The new provisions contained in the pending federal budget bills would expand the eligibility for the extra payments to all urban hospitals with more than 100 beds and drop the requirement that the benefiting hospitals also treat large number of Medicare and Medicaid patients. The provisions also would eliminate the previous requirement that extra capital payments be offset by excess Medicare profits. And the provisions would raise the minimum payment guarantee to 85% from 70%.
According to some estimates, the changes could shift as much as $1 billion in annual Medicare capital payments to qualifying hospitals at the expense of nonqualifying hospitals. Federal law requires any such change to be budget neutral.
The Senate version of the provisions would limit the shift to $50 million a year. The House version has no annual limit.
Several sources who sought anonymity said Northwestern Memorial is a major force behind the push for the changes. The sources said the prominent Chicago hospital is using high-powered Washington Republican lobbyist Deborah Steelman to push the provisions.
Steelman did not return calls requesting comment. A spokeswoman for Northwestern would neither confirm nor deny that Steelman was working for the hospital.
The 1994 exemptions were championed by then House Ways and Means Committee Chairman Dan Rostenkowski (D-Ill.) at the behest of Northwestern Memorial, which is building a $580 million replacement hospital.
"We're seeking the same treatment as others that had capital commitments," Mecklenburg said. "The group of institutions that got caught in (HCFA's) lack of clarity were large projects that took a long time to plan and construct," he said.
Mecklenburg declined to comment on the AHA's decision to stay neutral on the proposed capital changes.
According to several sources, Northwestern Memorial is seeking to expand the eligibility criteria for the program because it's in danger of losing its eligibility. Because of changes in Illinois' Medicaid program, more beneficiaries are being enrolled in managed-care plans that are subsequently steering them away from Northwestern Memorial and toward other nonteaching facilities.
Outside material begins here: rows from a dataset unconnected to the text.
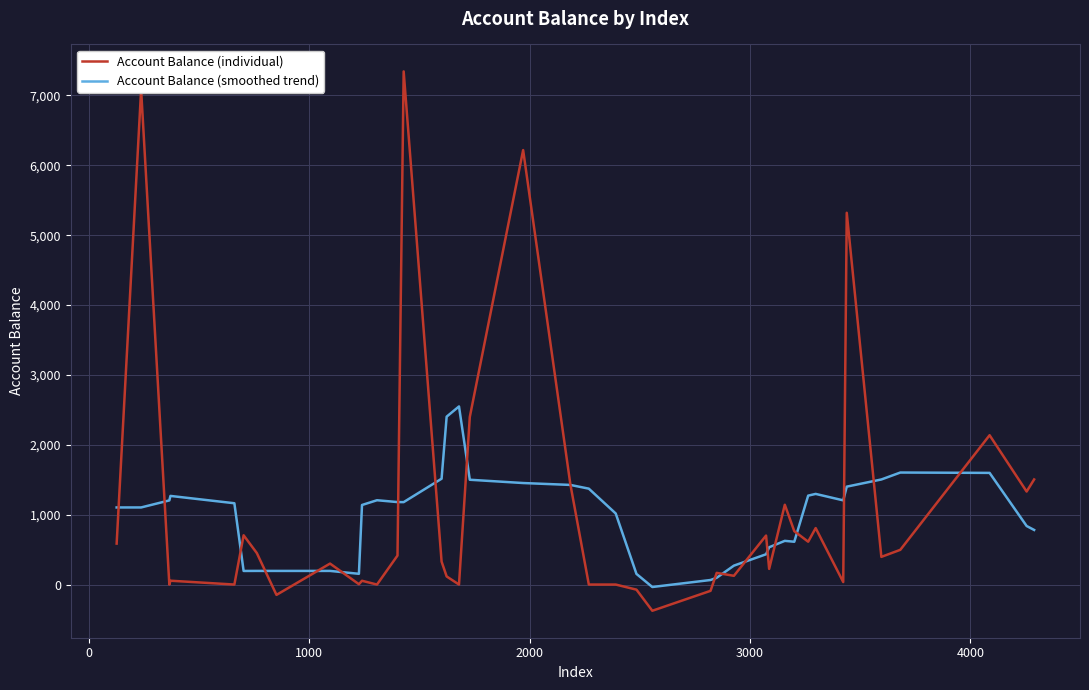

How many lines are shown in the chart?

2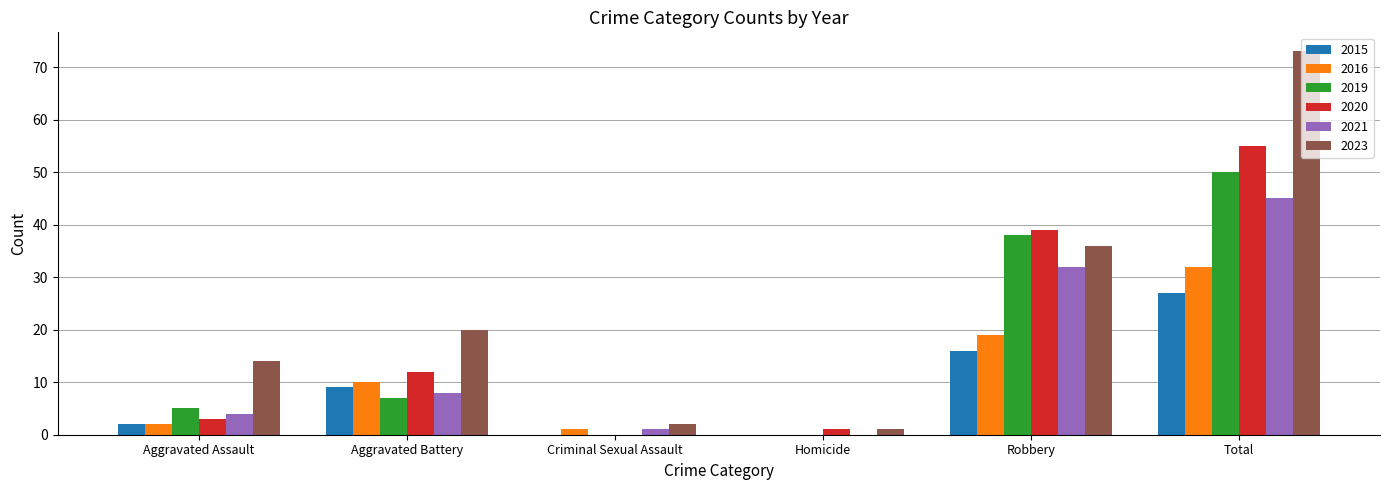

Reading right to left, extract all data points from this chart.

2015: 27	16	0	0	9	2
2016: 32	19	0	1	10	2
2019: 50	38	0	0	7	5
2020: 55	39	1	0	12	3
2021: 45	32	0	1	8	4
2023: 73	36	1	2	20	14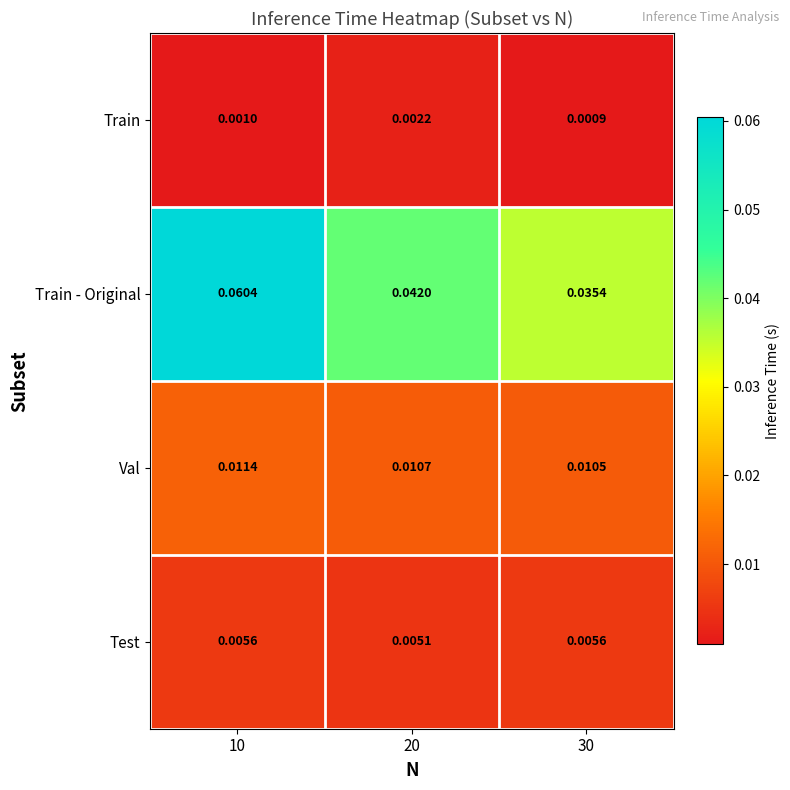

Is the value of Val at 30 greater than the value of Test at 30?

Yes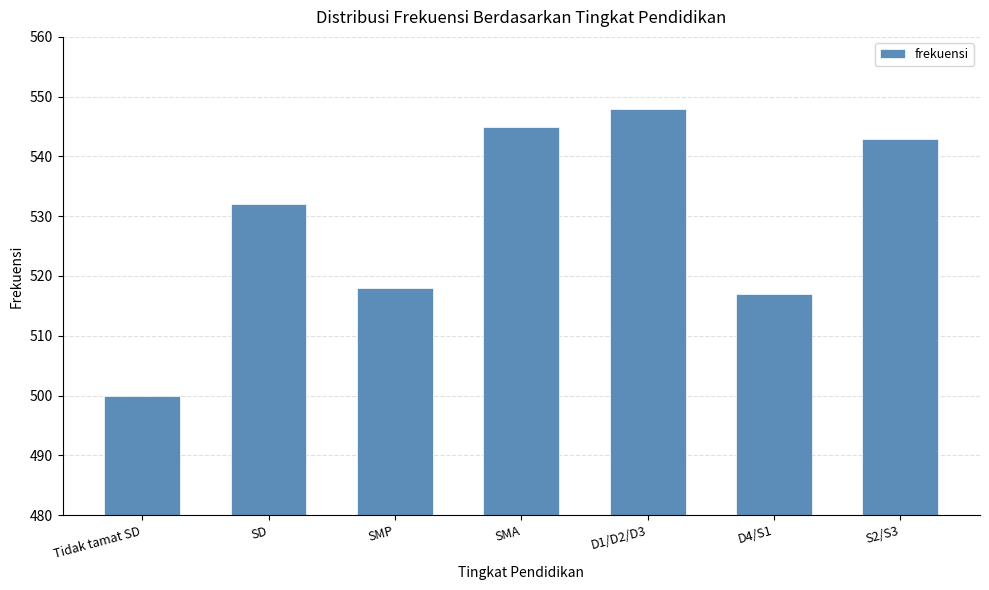

The chart shows a value of 305 at D1/D2/D3. True or false?

False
The hospital is concerned it will slip below the minimum number of Medicaid and Medicare patients required to qualify for extra capital pay.
Not surprisingly, state hospital associations and competitors of those hospitals benefiting from the bill are raising questions about the changes.
"I bet 99% of the hospitals in the U.S. don't have an appreciation for the changes in the capital program," said Avery Miller, senior vice president of Rush-Presbyterian-St. Luke's Medical Center in Chicago. "It's still unclear to us whether this is fair or unfair because we haven't seen any scoring or precise definition of what it would cost our institution or our state."
Executives of the National Rural Health Association's Washington office weren't available at deadline for comment.